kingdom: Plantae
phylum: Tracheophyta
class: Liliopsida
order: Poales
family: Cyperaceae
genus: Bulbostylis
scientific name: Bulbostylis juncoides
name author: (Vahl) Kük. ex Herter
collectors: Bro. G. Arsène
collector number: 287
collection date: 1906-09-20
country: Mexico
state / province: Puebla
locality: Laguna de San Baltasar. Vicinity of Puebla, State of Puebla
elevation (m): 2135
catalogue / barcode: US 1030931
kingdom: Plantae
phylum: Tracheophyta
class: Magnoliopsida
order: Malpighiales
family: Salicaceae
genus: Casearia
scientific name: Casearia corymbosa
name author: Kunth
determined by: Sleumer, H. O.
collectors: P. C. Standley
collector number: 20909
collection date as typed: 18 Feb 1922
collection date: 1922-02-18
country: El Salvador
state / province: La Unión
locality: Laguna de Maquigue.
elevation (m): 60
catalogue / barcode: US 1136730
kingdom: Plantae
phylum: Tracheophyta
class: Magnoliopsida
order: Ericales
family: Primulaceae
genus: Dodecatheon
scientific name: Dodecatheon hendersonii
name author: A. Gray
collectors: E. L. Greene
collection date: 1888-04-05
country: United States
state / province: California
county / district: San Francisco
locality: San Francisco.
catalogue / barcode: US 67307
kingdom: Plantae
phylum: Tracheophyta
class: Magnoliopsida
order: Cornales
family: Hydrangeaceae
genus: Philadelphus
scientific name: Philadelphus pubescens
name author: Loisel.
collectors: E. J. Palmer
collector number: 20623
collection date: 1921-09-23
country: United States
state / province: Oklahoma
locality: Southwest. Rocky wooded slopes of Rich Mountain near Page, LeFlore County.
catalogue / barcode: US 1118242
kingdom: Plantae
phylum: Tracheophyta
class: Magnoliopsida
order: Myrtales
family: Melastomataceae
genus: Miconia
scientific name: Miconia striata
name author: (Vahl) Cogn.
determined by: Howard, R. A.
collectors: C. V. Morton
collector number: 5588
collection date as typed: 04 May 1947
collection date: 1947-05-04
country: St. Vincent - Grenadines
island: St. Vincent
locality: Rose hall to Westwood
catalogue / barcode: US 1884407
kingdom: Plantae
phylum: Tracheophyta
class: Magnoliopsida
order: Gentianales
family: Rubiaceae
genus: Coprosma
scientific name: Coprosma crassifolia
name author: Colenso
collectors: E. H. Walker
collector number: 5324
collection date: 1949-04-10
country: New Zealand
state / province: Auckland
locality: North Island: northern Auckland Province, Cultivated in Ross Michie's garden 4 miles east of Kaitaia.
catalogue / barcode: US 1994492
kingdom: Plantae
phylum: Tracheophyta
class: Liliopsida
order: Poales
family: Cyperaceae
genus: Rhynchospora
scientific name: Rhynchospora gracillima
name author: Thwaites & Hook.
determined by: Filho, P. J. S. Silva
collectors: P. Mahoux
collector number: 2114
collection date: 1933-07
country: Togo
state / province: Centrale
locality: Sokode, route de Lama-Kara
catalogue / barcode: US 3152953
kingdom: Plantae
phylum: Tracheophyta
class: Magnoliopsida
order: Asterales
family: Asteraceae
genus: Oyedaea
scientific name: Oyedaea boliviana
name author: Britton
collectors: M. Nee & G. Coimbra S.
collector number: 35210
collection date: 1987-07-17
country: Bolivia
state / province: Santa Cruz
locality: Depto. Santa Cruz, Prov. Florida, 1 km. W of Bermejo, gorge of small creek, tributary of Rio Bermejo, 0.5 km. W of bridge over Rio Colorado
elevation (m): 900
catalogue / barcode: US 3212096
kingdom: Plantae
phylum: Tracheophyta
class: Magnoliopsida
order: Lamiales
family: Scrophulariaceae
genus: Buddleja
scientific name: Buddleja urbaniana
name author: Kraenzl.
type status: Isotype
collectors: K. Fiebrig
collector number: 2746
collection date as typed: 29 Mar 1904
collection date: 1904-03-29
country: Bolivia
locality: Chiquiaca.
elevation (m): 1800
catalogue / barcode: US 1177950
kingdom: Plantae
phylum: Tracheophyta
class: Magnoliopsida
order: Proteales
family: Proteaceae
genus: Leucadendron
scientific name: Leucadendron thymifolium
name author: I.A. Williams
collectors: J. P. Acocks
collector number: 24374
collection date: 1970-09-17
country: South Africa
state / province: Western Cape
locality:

= = =

Update the rows by replacing "elevation (m)" with "altitude (m)" wherever it occurs, and leave everything else unchanged.

[Solution to this task]
kingdom: Plantae
phylum: Tracheophyta
class: Liliopsida
order: Poales
family: Cyperaceae
genus: Bulbostylis
scientific name: Bulbostylis juncoides
name author: (Vahl) Kük. ex Herter
collectors: Bro. G. Arsène
collector number: 287
collection date: 1906-09-20
country: Mexico
state / province: Puebla
locality: Laguna de San Baltasar. Vicinity of Puebla, State of Puebla
altitude (m): 2135
catalogue / barcode: US 1030931
kingdom: Plantae
phylum: Tracheophyta
class: Magnoliopsida
order: Malpighiales
family: Salicaceae
genus: Casearia
scientific name: Casearia corymbosa
name author: Kunth
determined by: Sleumer, H. O.
collectors: P. C. Standley
collector number: 20909
collection date as typed: 18 Feb 1922
collection date: 1922-02-18
country: El Salvador
state / province: La Unión
locality: Laguna de Maquigue.
altitude (m): 60
catalogue / barcode: US 1136730
kingdom: Plantae
phylum: Tracheophyta
class: Magnoliopsida
order: Ericales
family: Primulaceae
genus: Dodecatheon
scientific name: Dodecatheon hendersonii
name author: A. Gray
collectors: E. L. Greene
collection date: 1888-04-05
country: United States
state / province: California
county / district: San Francisco
locality: San Francisco.
catalogue / barcode: US 67307
kingdom: Plantae
phylum: Tracheophyta
class: Magnoliopsida
order: Cornales
family: Hydrangeaceae
genus: Philadelphus
scientific name: Philadelphus pubescens
name author: Loisel.
collectors: E. J. Palmer
collector number: 20623
collection date: 1921-09-23
country: United States
state / province: Oklahoma
locality: Southwest. Rocky wooded slopes of Rich Mountain near Page, LeFlore County.
catalogue / barcode: US 1118242
kingdom: Plantae
phylum: Tracheophyta
class: Magnoliopsida
order: Myrtales
family: Melastomataceae
genus: Miconia
scientific name: Miconia striata
name author: (Vahl) Cogn.
determined by: Howard, R. A.
collectors: C. V. Morton
collector number: 5588
collection date as typed: 04 May 1947
collection date: 1947-05-04
country: St. Vincent - Grenadines
island: St. Vincent
locality: Rose hall to Westwood
catalogue / barcode: US 1884407
kingdom: Plantae
phylum: Tracheophyta
class: Magnoliopsida
order: Gentianales
family: Rubiaceae
genus: Coprosma
scientific name: Coprosma crassifolia
name author: Colenso
collectors: E. H. Walker
collector number: 5324
collection date: 1949-04-10
country: New Zealand
state / province: Auckland
locality: North Island: northern Auckland Province, Cultivated in Ross Michie's garden 4 miles east of Kaitaia.
catalogue / barcode: US 1994492
kingdom: Plantae
phylum: Tracheophyta
class: Liliopsida
order: Poales
family: Cyperaceae
genus: Rhynchospora
scientific name: Rhynchospora gracillima
name author: Thwaites & Hook.
determined by: Filho, P. J. S. Silva
collectors: P. Mahoux
collector number: 2114
collection date: 1933-07
country: Togo
state / province: Centrale
locality: Sokode, route de Lama-Kara
catalogue / barcode: US 3152953
kingdom: Plantae
phylum: Tracheophyta
class: Magnoliopsida
order: Asterales
family: Asteraceae
genus: Oyedaea
scientific name: Oyedaea boliviana
name author: Britton
collectors: M. Nee & G. Coimbra S.
collector number: 35210
collection date: 1987-07-17
country: Bolivia
state / province: Santa Cruz
locality: Depto. Santa Cruz, Prov. Florida, 1 km. W of Bermejo, gorge of small creek, tributary of Rio Bermejo, 0.5 km. W of bridge over Rio Colorado
altitude (m): 900
catalogue / barcode: US 3212096
kingdom: Plantae
phylum: Tracheophyta
class: Magnoliopsida
order: Lamiales
family: Scrophulariaceae
genus: Buddleja
scientific name: Buddleja urbaniana
name author: Kraenzl.
type status: Isotype
collectors: K. Fiebrig
collector number: 2746
collection date as typed: 29 Mar 1904
collection date: 1904-03-29
country: Bolivia
locality: Chiquiaca.
altitude (m): 1800
catalogue / barcode: US 1177950
kingdom: Plantae
phylum: Tracheophyta
class: Magnoliopsida
order: Proteales
family: Proteaceae
genus: Leucadendron
scientific name: Leucadendron thymifolium
name author: I.A. Williams
collectors: J. P. Acocks
collector number: 24374
collection date: 1970-09-17
country: South Africa
state / province: Western Cape
locality:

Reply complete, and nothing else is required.